“I’m sorry; awfully busy with my essay tonight. Maybe we’ll go out later in the week?”
This phrase rolled off my tongue with the casual fluency of a native speaker, though my inflection was more Lawrentian than Oxonian.
At Lawrence, there are a range of excuses for why one can’t go out to the Viking Room or down College Avenue. Oxford, with its penchant for formality, codifies and establishes alternative excuses known as “societies.”
One can find a society for most any interest, sport, hobby, faction, religion or vice that one could wish to pursue in the company of other enthusiasts.
For the would-be academic, there are subject-related societies, such as the Law Society, where the great firms of London attempt to ensnare would-be barristers and solicitors with chocolate lures and champagne nets.
I, being of a more political inclination, am a member of “IRSoc”, or the International Relations Society. As far as I can ascertain, the purpose of this group is to train future Foreign Office envoys in the famed British diplomatic arts.
In the manner of the Viscount Castlereagh and Anthony Eden, these neophyte diplomats learn to distract their guests with a perfectly-knotted bow tie, the disarming congeniality of the professional boozer and the soothing tones of meaningless conversation.
However, with the British Ambassadors to Luxembourg and Ukraine scheduled to be in attendance for the next two meetings, I cannot help but feel with the suspicion of the oft-bamboozled colonial naïf that beneath each of these clubbable creatures lurks a watchful predator in the making.
Thankfully, upon leaving, I discovered that not only do I still have my wallet, watch, petroleum concessions and ten fingers, but also a thoroughly enjoyable evening.
Alcohol, indeed, lubricates social life at Oxford quite a bit. Perhaps it is drinks at the Oxford Union Society “Purple Turtle” bar after listening to debates in a hall frequented by Clinton, Churchill, and many a hackish would-be prime minister. Maybe it is “Boatie Cocktails” with a college rowing society, where you socialize with your crew and those of years past.
However, should you wish to have your pursuit of drink unadulterated by any pretense of intellectual, social or athletic improvement, there are drinking societies.
Some are vaguely disguised, such as the Oxford University Shark Hunting Club or the Hertford College Sauna Club, whose sole responsibilities seem to be the production of bacchanalia and rather spiffy T-shirts.
Some, however, are faintly disturbing, such as the Penguins, whose lewd and sexist behavior will not sully the pages of this publication and place my stipend in jeopardy.
Even more infamous is the Bullingdon Club, whose storied alumni include the current Prime Minister, David Cameron, King Edward VII, and Mayor Boris Johnson of London.
These aristocratic “lads,” as wealthy bros from the finest boarding schools of England are known, don an unusual costume of dark blue tailcoat, mustard waistcoat, and blue silk bow tie, and sneak into an unsuspecting public house. They then proceed to down prodigious amounts of alcohol and wreak havoc on the unfortunate landlord’s establishment.

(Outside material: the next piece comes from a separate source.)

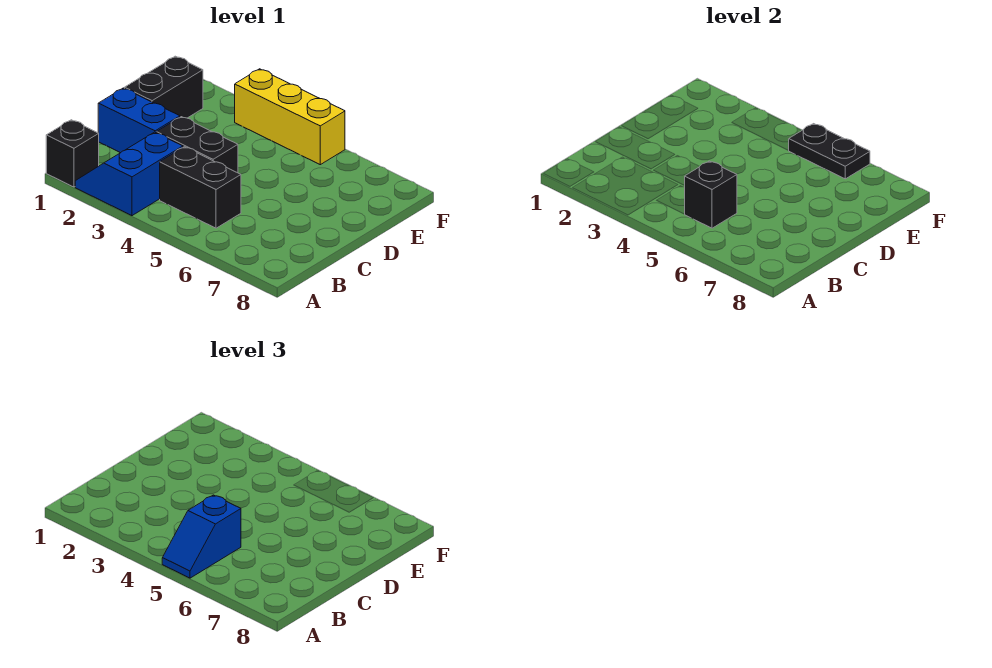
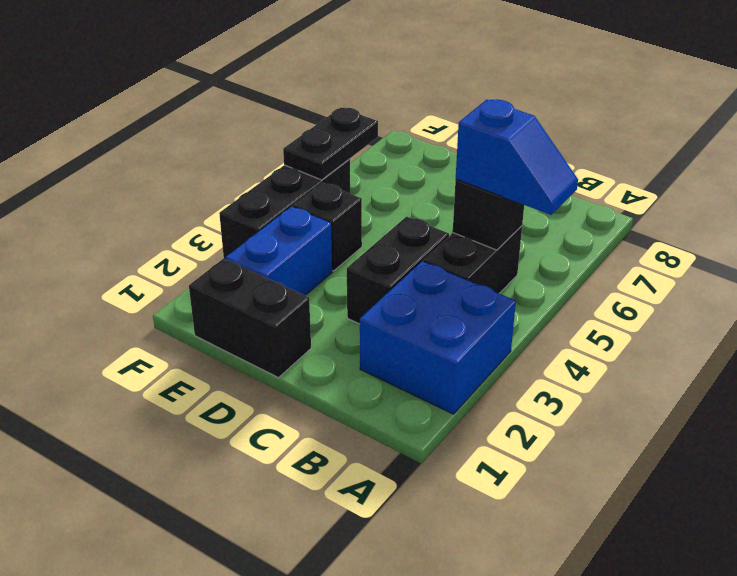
black 1x1 brick [46,120,99,187] -> black 1x1 brick moved to [293,183,362,271]
blue 2x2 slope [75,132,183,216] -> blue 2x2 brick [360,261,516,414]
blue 1x2 brick [98,88,180,153] -> blue 1x2 brick moved to [225,206,332,295]
yellow 1x3 brick [235,69,345,165] -> black 1x3 brick [219,159,350,259]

As the Oxford Socialist Party would be quick to point out, these blue-blooded vandals then use their familial wealth to buy their victims’ silence and cover the cost of repairs. After being encouraged to go underground by the University, they have, so I’m told, moderated their excesses.
Victorian novelist Anthony Trollope once quipped that “Oxford is the most dangerous place to which a young man can be sent.”
While there are many ventures obviously more hazardous, such as hiking in Death Valley, riding on a late-night Greyhound bus, asking for the nearest Starbucks in Mogadishu, or leaving your bicycle on the word of a Cambridge man, the manifold snares of Oxford social life can definitely distract a young student from his or her studies.
Is it impossible, however, that these inane congregations of peculiar hobbyists serve some educational purpose? Perhaps learning the rules and traditions of the Oxford Heraldry Society prepares one well for adjusting for the less-forgiving and infinitely more complex codes of adult life.
In any case, joining a society is an excellent reason to put the usual excuses aside and get a pint with your mates, so I’ll find a ridiculous club tie and meander ever further down the path toward truly English eccentricity.